The Long Con
I wish I could muster the optimism of Richard Kreitner, Lawrence Lessig, and others regarding the theoretical progressive benefits of a constitutional convention [“Conventional Wisdom,” Nov. 20/27]. Kreitner daydreams of “lively and profitable discussion,” while Lessig writes in his book Republic, Lost that “The key is a simple compromise. We get to consider our proposals if you get to consider yours.”
This sounds great in theory—presuming that all sides approach the project with a good-faith willingness to consider proposals from across the ideological divide. However, this presumption flies in the face of the observed behavior of the Republican Party over the past decade. This is the party that, in opposition, obstinately said no to everything President Obama tried. This is the party that, in leadership, refuses to dialogue with the minority party. This is the party whose obstructionism baited the Democrats into scrapping the filibuster for judicial nominees and then, after refusing to hear the Merrick Garland nomination, scrapped the filibuster for Supreme Court nominees and confirmed the odious Neil Gorsuch on a simple-majority party-line vote.
Based on the evidence, it doesn’t seem likely that conservatives clamoring for a constitutional convention harbor any intentions other than gaming it for their own exclusive benefit. Any liberals who are gambling their support for a constitutional convention on the presumption that their conservative counterparts will approach the project in a spirit of constructive compromise need to be prepared for the conservatives to eat their lunch.
In his article urging the left to “embrace the movement for a new constitutional convention,” Richard Kreitner ignored the most important issue: Who would be the delegates?
They would certainly not be a cross section of the American population.

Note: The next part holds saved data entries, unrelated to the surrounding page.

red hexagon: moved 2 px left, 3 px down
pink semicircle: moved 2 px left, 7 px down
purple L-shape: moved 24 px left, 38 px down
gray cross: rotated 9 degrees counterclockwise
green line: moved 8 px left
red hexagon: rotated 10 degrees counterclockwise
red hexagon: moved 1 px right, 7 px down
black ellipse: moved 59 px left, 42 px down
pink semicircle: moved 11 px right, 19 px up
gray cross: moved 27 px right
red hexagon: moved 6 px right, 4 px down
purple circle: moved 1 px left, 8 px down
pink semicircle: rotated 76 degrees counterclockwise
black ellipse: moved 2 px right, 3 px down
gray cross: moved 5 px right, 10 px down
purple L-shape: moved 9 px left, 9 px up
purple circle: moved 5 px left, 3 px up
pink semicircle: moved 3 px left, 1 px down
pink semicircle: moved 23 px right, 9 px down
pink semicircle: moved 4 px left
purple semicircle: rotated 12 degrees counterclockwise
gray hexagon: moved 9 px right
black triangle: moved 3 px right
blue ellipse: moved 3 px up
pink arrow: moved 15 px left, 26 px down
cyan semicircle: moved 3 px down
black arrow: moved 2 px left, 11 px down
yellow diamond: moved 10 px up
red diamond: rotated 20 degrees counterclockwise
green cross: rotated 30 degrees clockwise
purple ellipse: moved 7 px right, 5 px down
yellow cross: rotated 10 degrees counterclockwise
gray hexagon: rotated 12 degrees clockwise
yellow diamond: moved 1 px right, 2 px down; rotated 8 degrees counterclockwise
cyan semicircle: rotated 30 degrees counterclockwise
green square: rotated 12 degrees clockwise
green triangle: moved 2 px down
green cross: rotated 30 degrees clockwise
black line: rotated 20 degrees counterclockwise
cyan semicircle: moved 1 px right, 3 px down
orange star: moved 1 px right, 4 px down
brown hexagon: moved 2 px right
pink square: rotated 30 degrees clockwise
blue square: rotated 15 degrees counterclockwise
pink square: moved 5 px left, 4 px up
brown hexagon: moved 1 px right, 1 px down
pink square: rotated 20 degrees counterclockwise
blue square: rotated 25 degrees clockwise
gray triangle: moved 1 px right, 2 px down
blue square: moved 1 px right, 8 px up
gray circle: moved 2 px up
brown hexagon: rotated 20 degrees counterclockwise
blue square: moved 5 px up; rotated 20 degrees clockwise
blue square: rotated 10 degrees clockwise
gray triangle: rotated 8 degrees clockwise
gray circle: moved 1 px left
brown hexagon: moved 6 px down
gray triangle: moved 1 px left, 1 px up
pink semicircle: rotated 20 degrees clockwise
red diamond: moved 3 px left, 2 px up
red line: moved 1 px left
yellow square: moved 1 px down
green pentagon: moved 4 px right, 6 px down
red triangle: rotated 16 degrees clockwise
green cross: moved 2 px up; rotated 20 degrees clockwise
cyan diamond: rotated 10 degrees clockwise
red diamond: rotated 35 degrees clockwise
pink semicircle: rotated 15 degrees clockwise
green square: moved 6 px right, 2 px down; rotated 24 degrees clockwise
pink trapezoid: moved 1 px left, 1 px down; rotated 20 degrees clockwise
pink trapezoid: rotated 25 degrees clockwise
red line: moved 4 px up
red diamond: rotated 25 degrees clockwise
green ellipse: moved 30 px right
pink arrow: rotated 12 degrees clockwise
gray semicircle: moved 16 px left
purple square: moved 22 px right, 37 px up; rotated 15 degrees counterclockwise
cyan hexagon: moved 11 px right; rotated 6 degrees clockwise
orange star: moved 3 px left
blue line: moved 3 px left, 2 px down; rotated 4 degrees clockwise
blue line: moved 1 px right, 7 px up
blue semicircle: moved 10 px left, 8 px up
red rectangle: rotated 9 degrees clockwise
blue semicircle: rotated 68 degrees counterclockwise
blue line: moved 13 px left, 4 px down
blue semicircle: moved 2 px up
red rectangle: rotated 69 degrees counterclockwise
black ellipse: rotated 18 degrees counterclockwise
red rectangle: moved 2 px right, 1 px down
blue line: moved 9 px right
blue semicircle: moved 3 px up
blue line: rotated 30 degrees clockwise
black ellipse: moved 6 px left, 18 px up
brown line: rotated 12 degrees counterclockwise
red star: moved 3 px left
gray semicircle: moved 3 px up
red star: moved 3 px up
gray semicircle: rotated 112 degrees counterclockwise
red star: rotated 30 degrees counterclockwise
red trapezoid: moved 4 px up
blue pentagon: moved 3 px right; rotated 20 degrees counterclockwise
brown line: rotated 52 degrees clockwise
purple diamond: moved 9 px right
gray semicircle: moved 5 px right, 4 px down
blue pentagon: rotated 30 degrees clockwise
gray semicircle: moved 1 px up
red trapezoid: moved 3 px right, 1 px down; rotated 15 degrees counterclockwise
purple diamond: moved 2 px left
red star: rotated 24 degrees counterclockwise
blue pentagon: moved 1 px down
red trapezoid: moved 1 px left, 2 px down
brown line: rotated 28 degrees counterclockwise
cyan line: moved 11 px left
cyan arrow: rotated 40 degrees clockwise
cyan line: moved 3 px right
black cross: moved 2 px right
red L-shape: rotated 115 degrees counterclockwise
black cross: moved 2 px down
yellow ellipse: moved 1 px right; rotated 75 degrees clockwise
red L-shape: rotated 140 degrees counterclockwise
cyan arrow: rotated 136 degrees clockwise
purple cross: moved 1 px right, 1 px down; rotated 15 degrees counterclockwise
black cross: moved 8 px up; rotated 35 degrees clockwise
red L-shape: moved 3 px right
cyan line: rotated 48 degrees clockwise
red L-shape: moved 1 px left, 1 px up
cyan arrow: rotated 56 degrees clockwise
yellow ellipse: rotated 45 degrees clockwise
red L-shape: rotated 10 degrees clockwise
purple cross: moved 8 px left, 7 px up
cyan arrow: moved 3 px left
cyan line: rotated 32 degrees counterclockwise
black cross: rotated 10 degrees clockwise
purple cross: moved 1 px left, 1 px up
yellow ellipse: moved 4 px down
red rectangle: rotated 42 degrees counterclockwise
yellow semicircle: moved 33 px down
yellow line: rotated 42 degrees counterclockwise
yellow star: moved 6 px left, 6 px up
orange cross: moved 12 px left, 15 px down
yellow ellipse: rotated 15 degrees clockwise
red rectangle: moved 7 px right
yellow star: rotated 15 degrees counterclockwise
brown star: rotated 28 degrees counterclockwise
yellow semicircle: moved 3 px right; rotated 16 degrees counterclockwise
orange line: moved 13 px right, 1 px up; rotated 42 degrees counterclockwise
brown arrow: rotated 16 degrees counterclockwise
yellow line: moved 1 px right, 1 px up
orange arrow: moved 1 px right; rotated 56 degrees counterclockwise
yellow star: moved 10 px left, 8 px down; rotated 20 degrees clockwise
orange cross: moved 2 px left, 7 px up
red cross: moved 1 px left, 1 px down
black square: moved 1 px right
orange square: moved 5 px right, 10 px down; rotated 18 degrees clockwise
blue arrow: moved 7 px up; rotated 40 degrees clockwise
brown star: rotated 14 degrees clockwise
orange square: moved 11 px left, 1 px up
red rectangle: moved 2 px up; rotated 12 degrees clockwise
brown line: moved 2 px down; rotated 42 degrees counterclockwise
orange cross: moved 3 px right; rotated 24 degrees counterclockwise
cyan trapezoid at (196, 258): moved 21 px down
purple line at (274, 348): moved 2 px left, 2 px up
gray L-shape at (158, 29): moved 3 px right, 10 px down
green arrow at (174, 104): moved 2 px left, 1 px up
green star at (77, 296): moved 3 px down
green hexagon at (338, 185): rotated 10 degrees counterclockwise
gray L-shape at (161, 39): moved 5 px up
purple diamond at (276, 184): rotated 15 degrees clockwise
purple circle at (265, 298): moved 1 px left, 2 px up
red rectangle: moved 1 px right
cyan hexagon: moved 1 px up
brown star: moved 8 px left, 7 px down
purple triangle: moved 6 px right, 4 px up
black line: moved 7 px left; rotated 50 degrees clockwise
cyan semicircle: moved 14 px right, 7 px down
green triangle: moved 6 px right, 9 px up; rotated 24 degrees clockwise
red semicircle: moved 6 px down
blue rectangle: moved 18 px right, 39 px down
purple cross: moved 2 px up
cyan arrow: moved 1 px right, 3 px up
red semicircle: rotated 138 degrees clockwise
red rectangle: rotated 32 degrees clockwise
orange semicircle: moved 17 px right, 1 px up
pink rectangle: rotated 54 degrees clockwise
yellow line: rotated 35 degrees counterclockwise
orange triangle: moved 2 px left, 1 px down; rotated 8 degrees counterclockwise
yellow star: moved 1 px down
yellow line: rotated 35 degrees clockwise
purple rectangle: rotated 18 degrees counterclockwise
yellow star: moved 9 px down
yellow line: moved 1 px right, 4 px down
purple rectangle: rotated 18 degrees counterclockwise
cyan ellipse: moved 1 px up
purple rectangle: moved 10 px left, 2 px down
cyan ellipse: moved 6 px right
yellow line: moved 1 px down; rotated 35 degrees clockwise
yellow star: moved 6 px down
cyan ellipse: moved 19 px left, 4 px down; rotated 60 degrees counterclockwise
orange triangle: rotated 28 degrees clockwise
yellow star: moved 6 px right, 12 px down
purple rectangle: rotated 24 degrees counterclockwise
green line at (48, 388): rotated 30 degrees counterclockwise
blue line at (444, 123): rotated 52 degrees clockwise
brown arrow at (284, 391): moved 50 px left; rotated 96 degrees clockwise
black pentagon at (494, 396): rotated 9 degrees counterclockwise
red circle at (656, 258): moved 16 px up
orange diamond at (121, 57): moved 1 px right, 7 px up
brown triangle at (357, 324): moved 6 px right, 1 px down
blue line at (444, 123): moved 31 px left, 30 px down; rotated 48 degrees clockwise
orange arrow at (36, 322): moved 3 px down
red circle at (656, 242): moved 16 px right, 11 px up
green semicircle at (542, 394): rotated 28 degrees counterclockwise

Instead, they would be appointed by state legislatures, and thus would be similar to party superdelegates and the members of the Electoral College. In accordance with the state-oriented voting rules, a conservative voter in Wyoming would have 80 times the representation of a liberal voter in California.
Can anyone doubt that the Koch/Wal-Mart plutocrats will be able to fill those seats, the way they have done with the House and the Senate? Can anyone doubt that they will continue to use the same bulldozer technique of “no compromise ever” that they have used in those bodies since the election of Obama? The several states that have already gone on record for a balanced-budget amendment give an indication of the ways they will enforce party unity, eliminating any possibility of a reasoned middle ground.